* **Your instructions**:
Output all the entries word for word. Omit the pictures.

* **Data listing**:
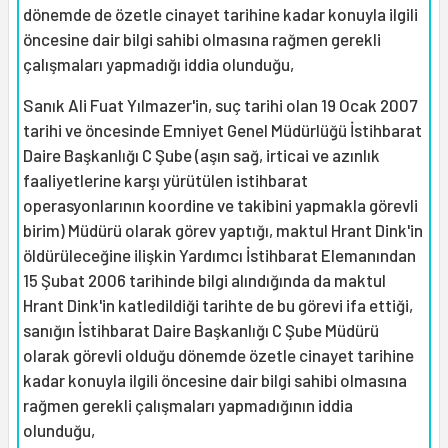
dönemde de özetle cinayet tarihine kadar konuyla ilgili
öncesine dair bilgi sahibi olmasına rağmen gerekli
çalışmaları yapmadığı iddia olunduğu,
Sanık Ali Fuat Yılmazer'in, suç tarihi olan 19 Ocak 2007
tarihi ve öncesinde Emniyet Genel Müdürlüğü İstihbarat
Daire Başkanlığı C Şube (aşın sağ, irticai ve azınlık
faaliyetlerine karşı yürütülen istihbarat
operasyonlarının koordine ve takibini yapmakla görevli
birim) Müdürü olarak görev yaptığı, maktul Hrant Dink'in
öldürüleceğine ilişkin Yardımcı İstihbarat Elemanından
15 Şubat 2006 tarihinde bilgi alındığında da maktul
Hrant Dink'in katledildiği tarihte de bu görevi ifa ettiği,
sanığın İstihbarat Daire Başkanlığı C Şube Müdürü
olarak görevli olduğu dönemde özetle cinayet tarihine
kadar konuyla ilgili öncesine dair bilgi sahibi olmasına
rağmen gerekli çalışmaları yapmadığının iddia
olunduğu,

* **Result of this task**:
dönemde de özetle cinayet tarihine kadar konuyla ilgili
öncesine dair bilgi sahibi olmasına rağmen gerekli
çalışmaları yapmadığı iddia olunduğu,
Sanık Ali Fuat Yılmazer'in, suç tarihi olan 19 Ocak 2007
tarihi ve öncesinde Emniyet Genel Müdürlüğü İstihbarat
Daire Başkanlığı C Şube (aşın sağ, irticai ve azınlık
faaliyetlerine karşı yürütülen istihbarat
operasyonlarının koordine ve takibini yapmakla görevli
birim) Müdürü olarak görev yaptığı, maktul Hrant Dink'in
öldürüleceğine ilişkin Yardımcı İstihbarat Elemanından
15 Şubat 2006 tarihinde bilgi alındığında da maktul
Hrant Dink'in katledildiği tarihte de bu görevi ifa ettiği,
sanığın İstihbarat Daire Başkanlığı C Şube Müdürü
olarak görevli olduğu dönemde özetle cinayet tarihine
kadar konuyla ilgili öncesine dair bilgi sahibi olmasına
rağmen gerekli çalışmaları yapmadığının iddia
olunduğu,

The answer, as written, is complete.